Est-ce le secret de la longévité du gouvernement Bedoui ? Ce sont les contours d’une sorte de feuille de route économique pour les prochaines années qui semblent ainsi se mettre en place.
Au centre de la démarche qui a commencé à être mise en œuvre depuis plusieurs mois, on trouve la volonté de l’Exécutif algérien de déjouer le pronostic très largement partagé suivant lequel notre pays s’orienterait inévitablement vers une situation de faillite financière à l’horizon 2021-2022 et aurait un rendez-vous avec le FMI à cette échéance.
Dans le but de préserver l’indépendance de la décision économique nationale, les réserves de change sont désormais surveillées comme le lait sur le feu.
La plupart des décisions prises au cours des derniers mois visent ainsi à prolonger la durée de vie des réserves financières du pays. Depuis les quotas d’importations imposés aux constructeurs automobiles jusqu’à l’obligation de rechercher des financements à crédit pour les entreprises de produits électroménagers et la fin du régime SKD pour les usines de téléphones mobiles.
La liste ne s’arrête pas là et s’étend désormais aux produits de première nécessité puisque le Conseil du gouvernement réuni mercredi dernier 20 novembre a décidé de plafonner les importations de blé tendre à 4 millions de tonnes contre plus de 6 ?2 millions de tonnes au cours des dernières années.
Les objectifs financiers recherchés par le gouvernement ont été consignés explicitement dans un document annexé au projet de loi de finance 2020.
Dans ses perspectives triennales, le ministère des finances annonce très officiellement un niveau de réserves de change de tout juste 60 milliards de dollars à fin 2019.Ce qui correspond à une diminution des réserves de près de 20 milliards de dollars en 2019.
Les prévisions des autorités algériennes pour l’année prochaine et jusqu’à 2022 sont en revanche très ambitieuses. Le gouvernement affiche en effet un objectif de réduction du déficit de la balance des paiements et des réserves de change à moins de 10 milliards de dollars en 2020 et même seulement 5 milliards en 2021 et 2022.
Un tel scénario financier permettrait ainsi de gagner du temps en laissant le nouveau dispositif législatif produire des effets en matière d’attraction des investissements étrangers et de relance de la production et des exportations d’hydrocarbures.

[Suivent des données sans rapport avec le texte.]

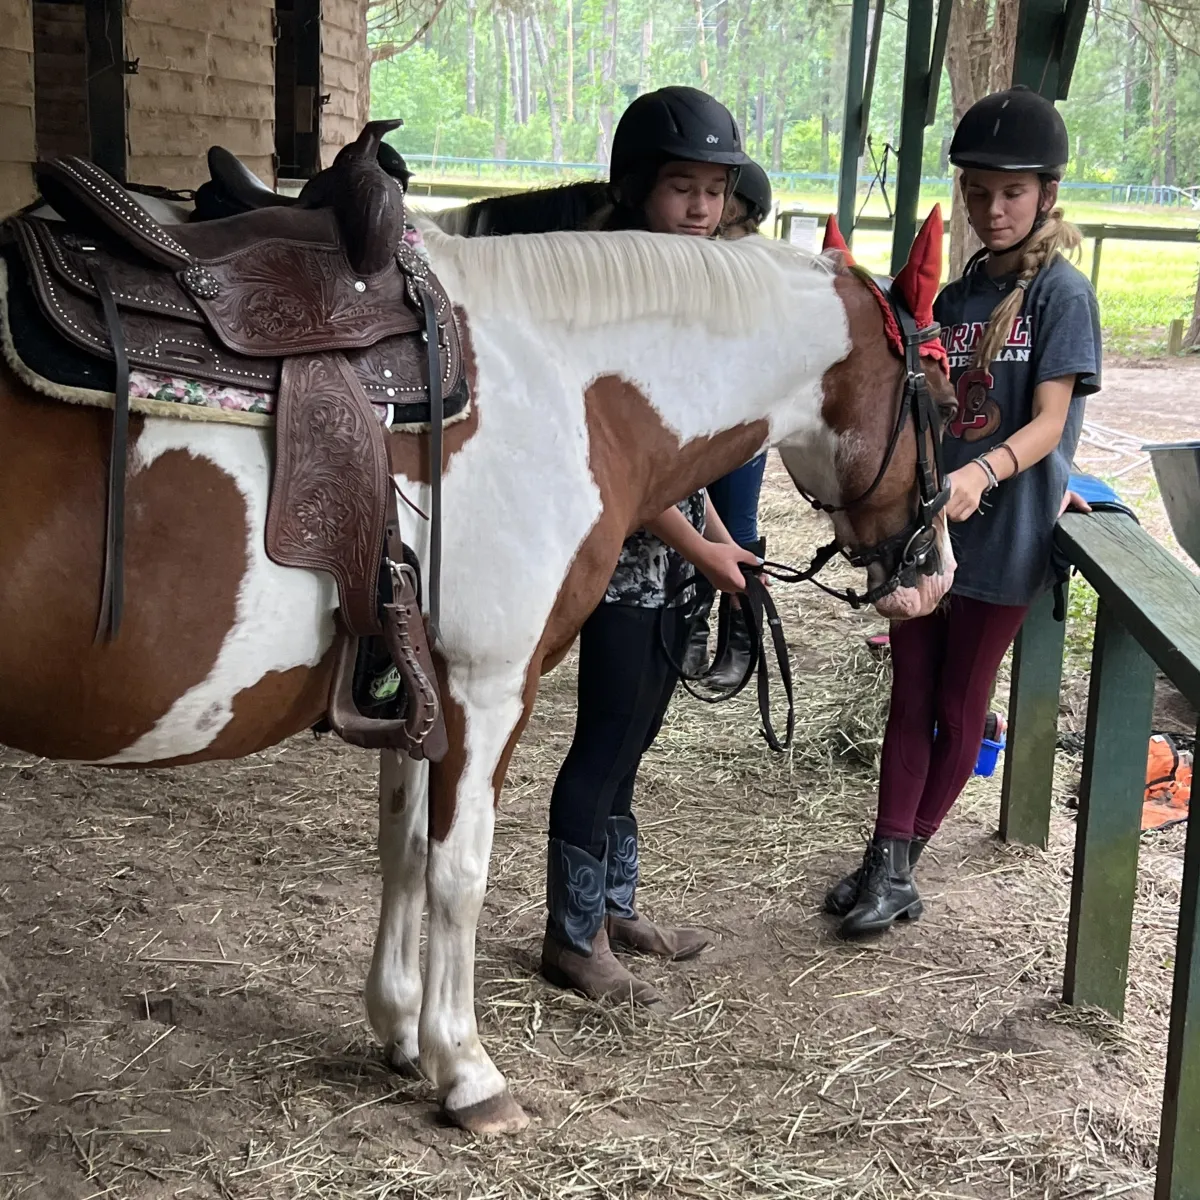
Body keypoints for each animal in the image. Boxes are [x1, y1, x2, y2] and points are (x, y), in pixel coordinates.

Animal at [0, 207, 955, 1134]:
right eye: (946, 403)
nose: (934, 571)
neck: (563, 387)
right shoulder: (488, 689)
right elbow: (458, 874)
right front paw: (464, 1070)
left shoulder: (415, 685)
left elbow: (404, 851)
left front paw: (398, 1029)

Des chances de succès très minimes
Les chances de succès de cette démarche qui semble aujourd’hui avoir été endossée par l’ensemble du système institutionnel algérien, dans la précipitation et sans aucune concertation, paraissent cependant assez minces.
Pour la plupart des spécialistes consultés par TSA, elle souffre principalement de son absence de réalisme en matière de prévisions d’évolution des importations de biens et de services qui se heurteront rapidement à un plancher à peu près incompressible.

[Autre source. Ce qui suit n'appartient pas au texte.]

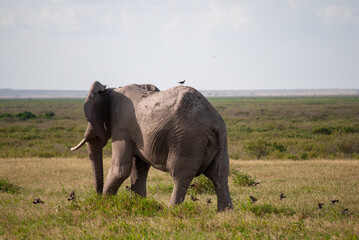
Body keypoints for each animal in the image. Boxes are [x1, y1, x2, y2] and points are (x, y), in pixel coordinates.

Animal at [71, 81, 233, 212]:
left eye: (89, 119)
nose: (97, 194)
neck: (111, 90)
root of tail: (213, 119)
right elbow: (139, 169)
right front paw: (138, 204)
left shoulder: (121, 126)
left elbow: (121, 169)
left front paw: (104, 205)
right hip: (220, 139)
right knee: (219, 175)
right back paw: (224, 213)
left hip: (186, 140)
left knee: (180, 175)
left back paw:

Que se passera- t-il si le « plafond » d’importation de blé tendre fixé par le gouvernement et correspondant selon lui aux « besoins réels » du pays s’avère insuffisant ?
Dans un contexte d’instabilité politique et juridique, le comportement des investissements étrangers devrait également décevoir les attentes des autorités algériennes.

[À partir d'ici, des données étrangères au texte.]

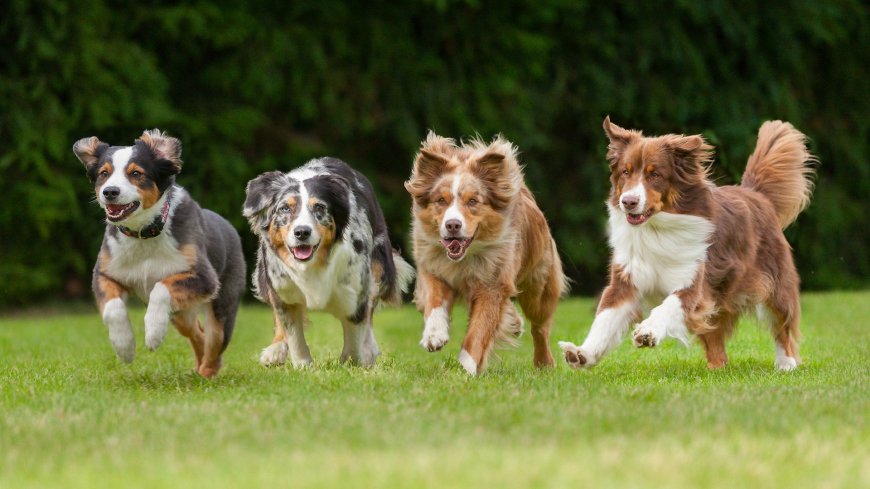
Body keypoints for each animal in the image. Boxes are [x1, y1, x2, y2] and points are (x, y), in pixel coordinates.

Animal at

Les échos recueillis dans ce domaine auprès de nombreux diplomates étrangers ne laissent malheureusement pas beaucoup de doutes.
La démarche économique essentiellement dilatoire mise en œuvre depuis bientôt 6 mois devrait surtout être rattrapée rapidement par ses conséquences en matière de baisse de la croissance et des investissements ainsi que d’augmentation du chômage particulièrement chez les jeunes.
L’ONS a déjà annoncé très officiellement une réduction sensible de la croissance et de l’investissement dès le 2e trimestre 2019.
L’opération « mains propres » toujours en cours pourrait enfin avoir des effets durables sur le climat des investissements dans notre pays.
Le dernier rapport de la Banque mondiale publié en octobre relève que « des dirigeants d’entreprises de divers secteurs ont été arrêtés dans le cadre d’enquêtes sur des affaires de corruption, ce qui a eu pour effet de perturber l’économie en raison de changements soudains dans la direction et la supervision de ces entreprises, ainsi que de l’incertitude planant sur les investissements ».